> [RECORDED DATA]
· · · · ·

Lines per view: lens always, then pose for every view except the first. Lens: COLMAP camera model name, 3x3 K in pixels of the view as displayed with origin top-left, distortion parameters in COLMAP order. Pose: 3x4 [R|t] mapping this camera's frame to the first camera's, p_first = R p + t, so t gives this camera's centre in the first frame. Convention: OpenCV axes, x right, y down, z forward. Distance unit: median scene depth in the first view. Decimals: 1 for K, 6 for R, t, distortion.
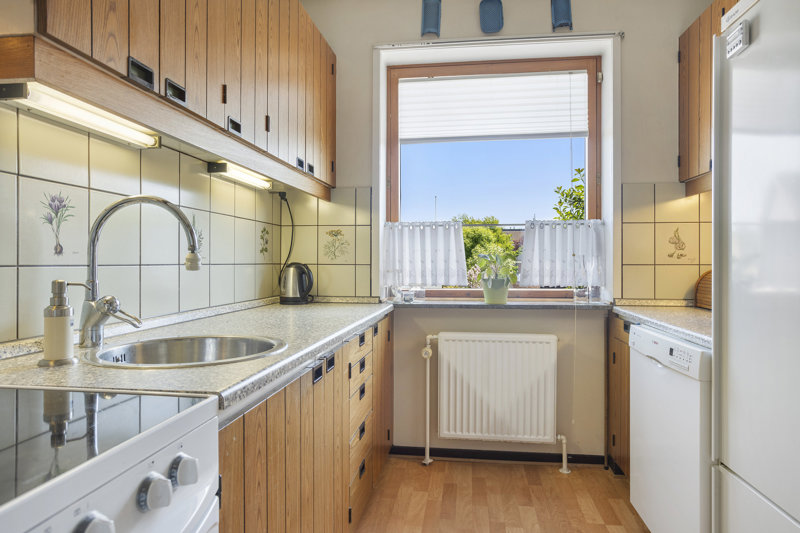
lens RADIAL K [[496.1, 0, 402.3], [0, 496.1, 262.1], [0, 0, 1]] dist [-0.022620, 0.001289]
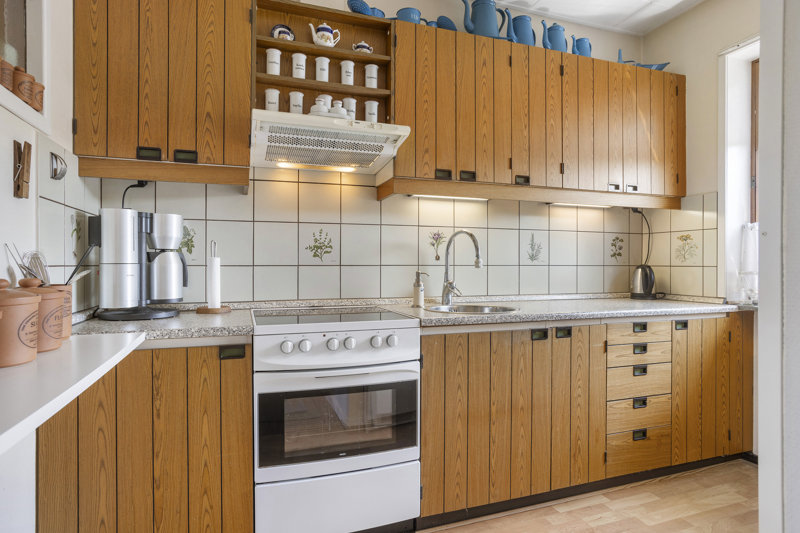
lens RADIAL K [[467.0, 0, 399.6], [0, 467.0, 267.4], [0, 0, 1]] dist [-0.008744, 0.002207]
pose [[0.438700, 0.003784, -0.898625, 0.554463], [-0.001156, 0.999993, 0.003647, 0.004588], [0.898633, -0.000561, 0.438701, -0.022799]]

· · · · ·

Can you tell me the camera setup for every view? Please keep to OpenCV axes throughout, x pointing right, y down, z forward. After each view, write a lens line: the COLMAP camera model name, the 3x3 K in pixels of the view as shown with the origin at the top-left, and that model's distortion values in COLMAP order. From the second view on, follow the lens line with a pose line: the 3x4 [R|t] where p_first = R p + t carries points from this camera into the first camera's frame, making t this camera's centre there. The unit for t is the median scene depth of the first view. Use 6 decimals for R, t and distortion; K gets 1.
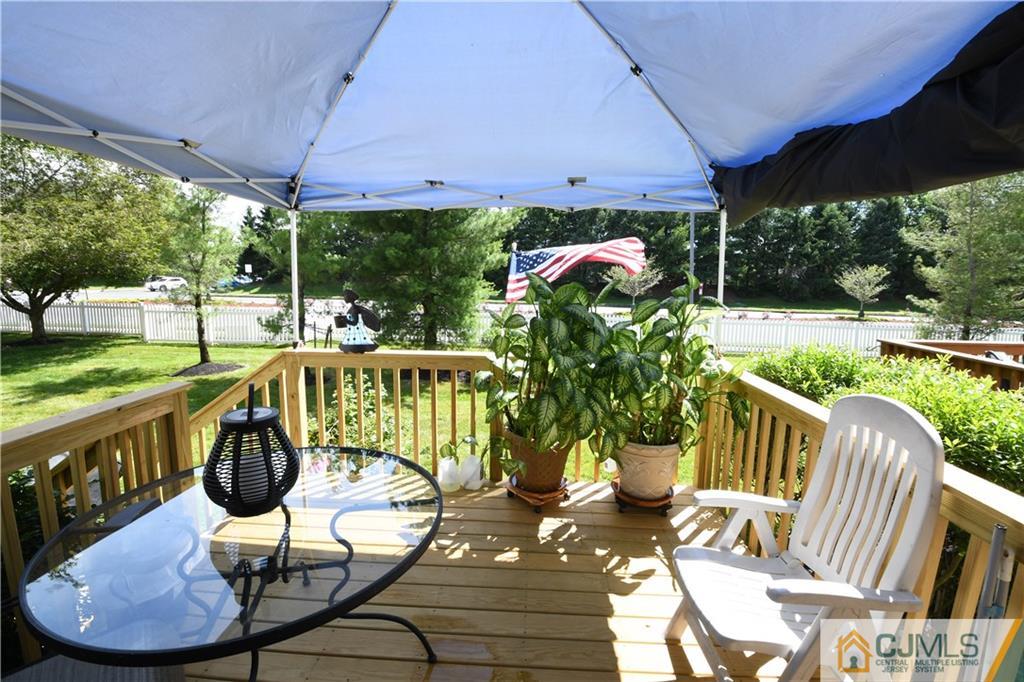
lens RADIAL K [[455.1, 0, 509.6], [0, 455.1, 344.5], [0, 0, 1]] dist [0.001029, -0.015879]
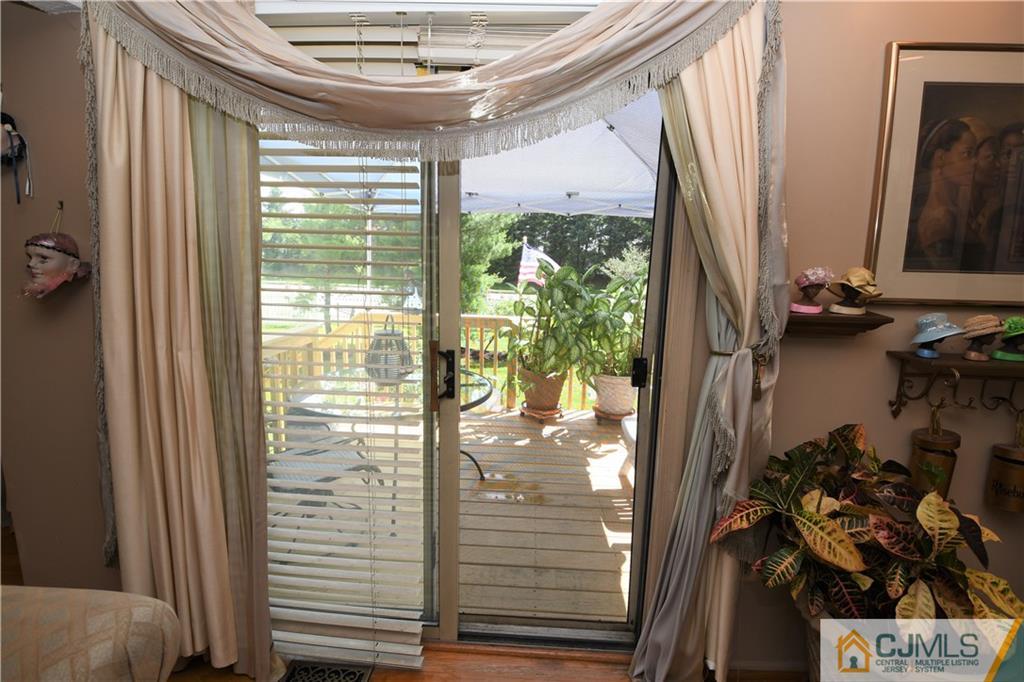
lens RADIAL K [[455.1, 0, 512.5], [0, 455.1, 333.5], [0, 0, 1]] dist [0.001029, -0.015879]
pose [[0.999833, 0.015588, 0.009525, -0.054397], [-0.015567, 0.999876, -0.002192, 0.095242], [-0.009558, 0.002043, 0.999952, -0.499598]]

· · · · ·

> [REQUIRED ACTION] Express the material from the line containing "Lines per view: lens" down through the line containing "dist [-0.022620, 0.001289]" as a two-column CSV with columns named instruction and response. Give one row for each instruction and its response, each in a single quoted field with line breaks turned into spaces, and leave the pictures out.

> [EXERCISE OUTPUT]
instruction,response
"Lines per view: lens always, then pose for every view except the first. Lens: COLMAP camera model name, 3x3 K in pixels of the view as displayed with origin top-left, distortion parameters in COLMAP order. Pose: 3x4 [R|t] mapping this camera's frame to the first camera's, p_first = R p + t, so t gives this camera's centre in the first frame. Convention: OpenCV axes, x right, y down, z forward. Distance unit: median scene depth in the first view. Decimals: 1 for K, 6 for R, t, distortion.","lens RADIAL K [[496.1, 0, 402.3], [0, 496.1, 262.1], [0, 0, 1]] dist [-0.022620, 0.001289]"